» **Exercise requirements**:
Please rewrite these lines, substituting "view" for every "pose" and keeping everything else the same.
==== Task input ====
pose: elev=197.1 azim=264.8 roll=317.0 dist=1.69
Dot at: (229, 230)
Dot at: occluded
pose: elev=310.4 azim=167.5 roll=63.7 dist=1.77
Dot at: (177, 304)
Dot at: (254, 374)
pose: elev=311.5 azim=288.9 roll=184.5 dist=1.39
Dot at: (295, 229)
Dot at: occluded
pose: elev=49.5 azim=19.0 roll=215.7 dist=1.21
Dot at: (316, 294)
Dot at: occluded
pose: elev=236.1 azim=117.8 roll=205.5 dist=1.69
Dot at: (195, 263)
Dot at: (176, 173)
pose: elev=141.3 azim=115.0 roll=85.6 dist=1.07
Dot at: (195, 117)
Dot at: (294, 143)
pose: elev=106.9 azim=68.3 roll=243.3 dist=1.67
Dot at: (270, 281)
====
» **Exercise answer**:
view: elev=197.1 azim=264.8 roll=317.0 dist=1.69
Dot at: (229, 230)
Dot at: occluded
view: elev=310.4 azim=167.5 roll=63.7 dist=1.77
Dot at: (177, 304)
Dot at: (254, 374)
view: elev=311.5 azim=288.9 roll=184.5 dist=1.39
Dot at: (295, 229)
Dot at: occluded
view: elev=49.5 azim=19.0 roll=215.7 dist=1.21
Dot at: (316, 294)
Dot at: occluded
view: elev=236.1 azim=117.8 roll=205.5 dist=1.69
Dot at: (195, 263)
Dot at: (176, 173)
view: elev=141.3 azim=115.0 roll=85.6 dist=1.07
Dot at: (195, 117)
Dot at: (294, 143)
view: elev=106.9 azim=68.3 roll=243.3 dist=1.67
Dot at: (270, 281)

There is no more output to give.